U.S. Attorney for the Western District of Wisconsin
- In office 1977–1981
- President: Jimmy Carter
- Preceded by: David C. Mebane
- Succeeded by: John R. Byrnes

Personal details
- Born: Frank Mitchel Tuerkheimer July 27, 1939 New York City, U.S.
- Died: September 16, 2023 (aged 84) Madison, Wisconsin, U.S.
- Education: Columbia University (BA) New York University Law School (LLB)

= Frank Tuerkheimer =

American lawyer (1939–2023)

Frank Mitchel Tuerkheimer (July 27, 1939 – September 16, 2023) was an American lawyer, legal professor, and prosecutor. He was an associate Watergate special prosecutor and served as the U.S. attorney for the Western District of Wisconsin. He was also an emeritus professor of law at the University of Wisconsin Law School.

== Biography ==
Tuerkheimer was born in New York City on July 27, 1939. His father was a cattle merchant who fled Nazi Germany to become a New York butcher. He graduated from the Bronx High School of Science in 1956 and received his B.A. from Columbia University in 1960. He received his LL.B. from New York University School of Law in 1963 as a Root-Tilden Scholar and notes editor of the New York University Law Review. After law school he worked as a clerk for Judge Edward Weinfeld of the United States District Court for the Southern District of New York.

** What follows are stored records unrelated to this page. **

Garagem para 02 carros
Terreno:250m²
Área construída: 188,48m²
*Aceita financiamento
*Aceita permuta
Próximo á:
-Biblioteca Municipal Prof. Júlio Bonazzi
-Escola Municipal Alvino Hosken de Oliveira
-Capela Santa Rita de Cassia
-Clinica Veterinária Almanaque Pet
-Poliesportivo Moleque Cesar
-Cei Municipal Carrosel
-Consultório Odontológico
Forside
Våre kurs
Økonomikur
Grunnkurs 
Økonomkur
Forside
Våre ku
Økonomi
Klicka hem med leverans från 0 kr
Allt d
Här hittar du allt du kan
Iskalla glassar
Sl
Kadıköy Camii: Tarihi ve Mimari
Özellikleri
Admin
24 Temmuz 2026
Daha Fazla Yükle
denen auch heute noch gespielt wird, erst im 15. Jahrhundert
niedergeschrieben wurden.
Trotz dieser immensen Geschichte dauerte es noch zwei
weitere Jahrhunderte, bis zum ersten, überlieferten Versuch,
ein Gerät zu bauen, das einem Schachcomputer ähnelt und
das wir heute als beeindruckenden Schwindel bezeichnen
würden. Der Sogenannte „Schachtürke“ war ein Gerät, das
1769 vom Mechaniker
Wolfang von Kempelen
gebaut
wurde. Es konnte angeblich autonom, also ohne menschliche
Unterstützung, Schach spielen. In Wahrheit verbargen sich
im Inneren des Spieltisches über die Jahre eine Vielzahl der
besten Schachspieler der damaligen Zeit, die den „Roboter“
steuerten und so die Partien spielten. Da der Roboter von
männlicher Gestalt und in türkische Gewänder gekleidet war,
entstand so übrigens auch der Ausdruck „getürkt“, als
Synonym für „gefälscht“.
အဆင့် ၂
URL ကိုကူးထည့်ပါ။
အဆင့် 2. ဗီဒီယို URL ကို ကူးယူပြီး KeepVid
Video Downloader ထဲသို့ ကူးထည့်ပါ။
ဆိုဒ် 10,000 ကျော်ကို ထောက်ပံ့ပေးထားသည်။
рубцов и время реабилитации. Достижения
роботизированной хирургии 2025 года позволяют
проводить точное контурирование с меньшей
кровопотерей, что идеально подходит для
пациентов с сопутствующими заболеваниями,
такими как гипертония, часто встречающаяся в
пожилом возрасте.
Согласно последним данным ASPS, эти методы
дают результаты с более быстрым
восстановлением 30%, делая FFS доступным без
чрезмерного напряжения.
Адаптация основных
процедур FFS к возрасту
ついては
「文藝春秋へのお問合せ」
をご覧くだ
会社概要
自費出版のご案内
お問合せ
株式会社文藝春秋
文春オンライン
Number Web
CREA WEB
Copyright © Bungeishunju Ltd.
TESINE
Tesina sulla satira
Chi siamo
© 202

His first public post was legal assistant to the attorney general of Swaziland and helped write the country's first constitution. In 1965, Tuerkheimer returned to the United States and became an assistant to Robert Morgenthau, then the United States Attorney for the Southern District of New York. He was assistant U.S. attorney until 1970, when he joined the faculty of the University of Wisconsin Law School.

From 1973 to 1975, Tuerkheimer served as an associate special prosecutor to the Watergate Special Prosecution Force, taking a leave of absence from his teaching position. As prosecutor, he led the investigation into illegal dairy industry contributions and was chief trial counsel in the case against John Connally.

Tuerkheimer was appointed by President Jimmy Carter to serve as U.S. attorney for the Western District of Wisconsin in 1977 and served in that position until 1981.

Tuerkheimer wrote about Holocaust trials as well as the Eichmann trial. His other areas of research focused on evidence and litigation.

== Personal life and death ==
Tuerkheimer married Barbara Wolfson in 1968, and the couple had two children. His daughter, Deborah Tuerkheimer, is the Class of 1967 James B. Haddad Professor of Law at Northwestern University Pritzker School of Law.

Frank Tuerkheimer died on September 16, 2023, at the age of 84.